» **REQUIRED ACTION**
An exact reproduction of the entries is needed. Keep all pictures out of it.

──────

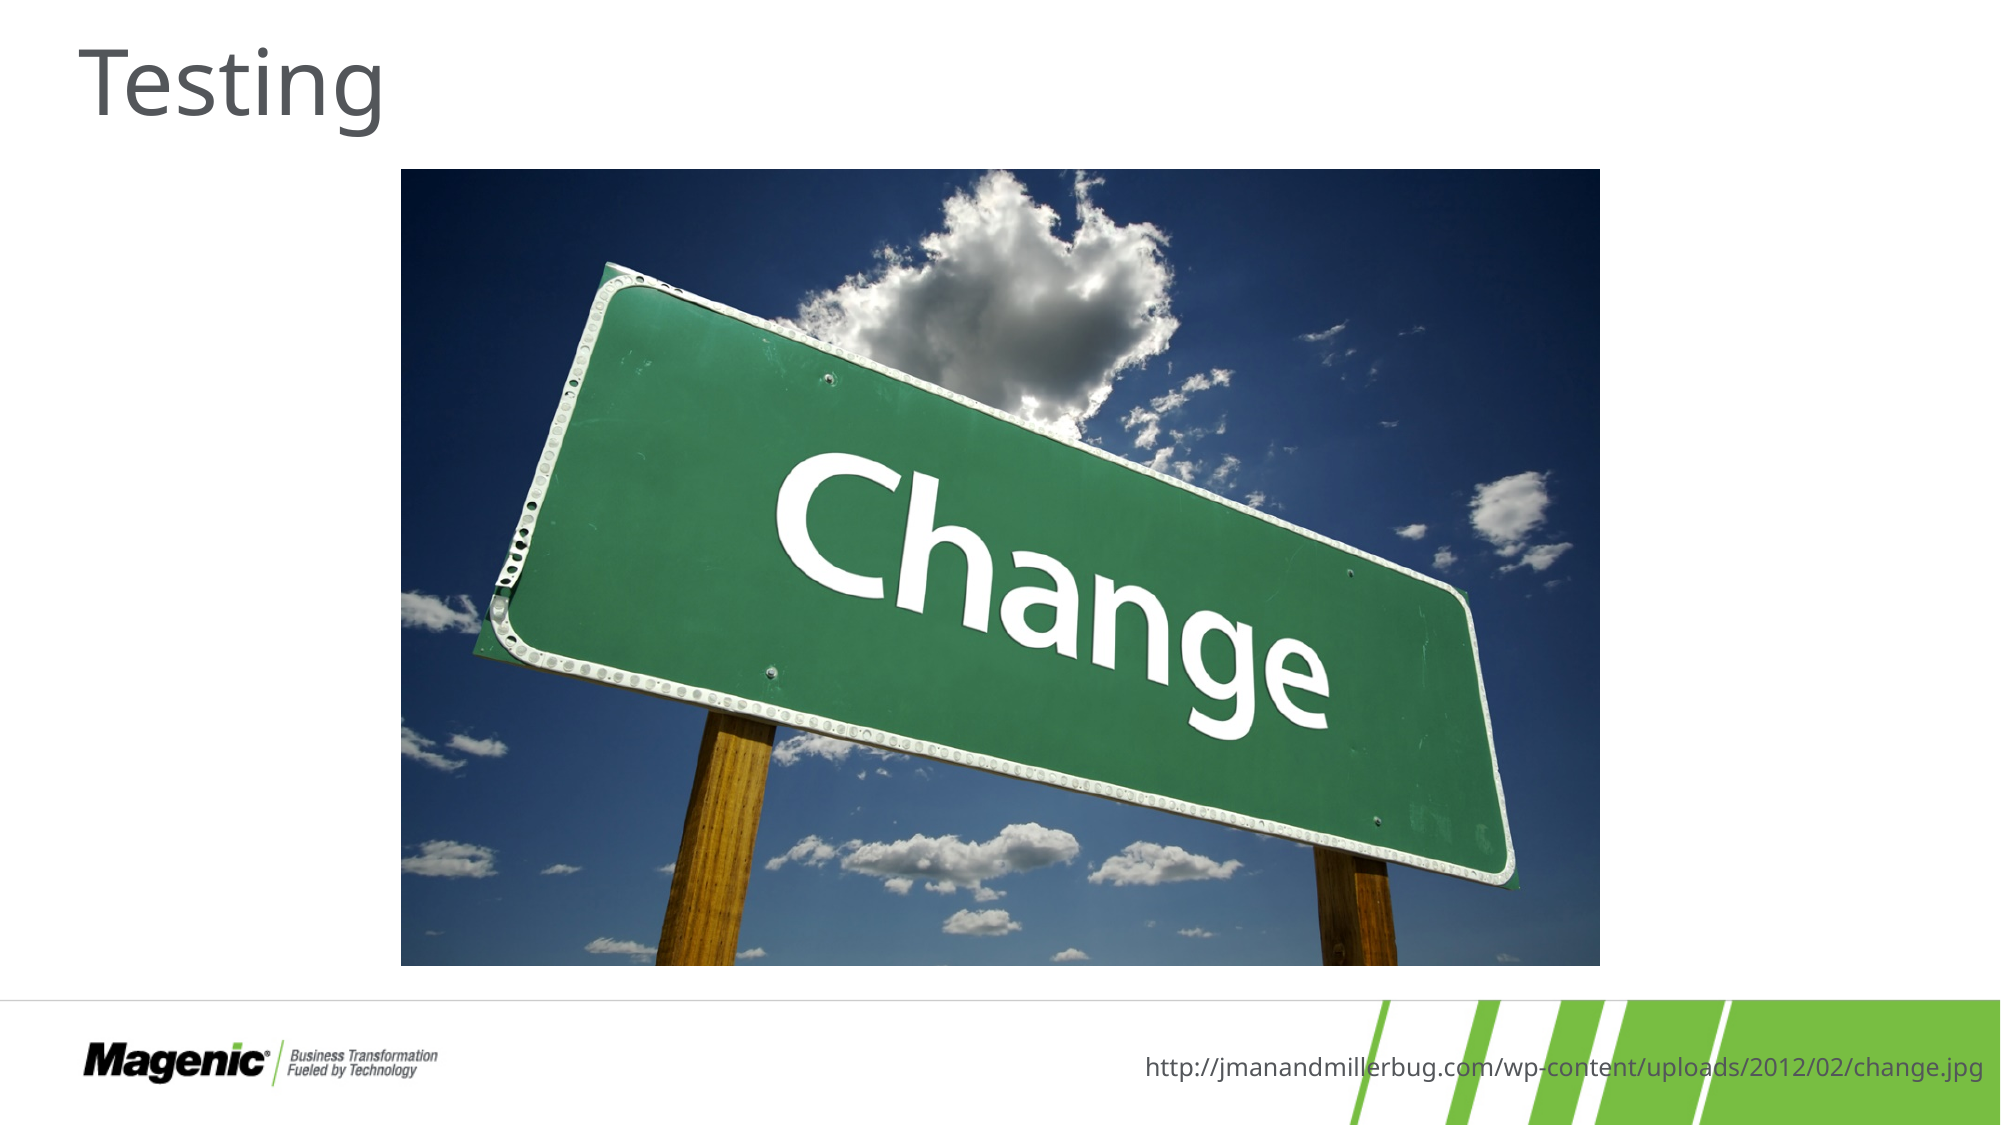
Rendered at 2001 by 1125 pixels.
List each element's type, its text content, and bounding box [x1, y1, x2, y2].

title Testing [63, 41, 1938, 131]
text_box http://jmanandmillerbug.com/wp-content/uploads/2012/02/change.jpg [482, 1029, 2000, 1104]
picture [0, 0, 2001, 1125]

──────

» **ANSWER SPACE**
Rendered at 2001 by 1125 pixels.
List each element's type, its text content, and bounding box [x1, y1, x2, y2].

title Testing [63, 41, 1938, 131]
text_box http://jmanandmillerbug.com/wp-content/uploads/2012/02/change.jpg [482, 1029, 2000, 1104]
picture [0, 0, 2001, 1125]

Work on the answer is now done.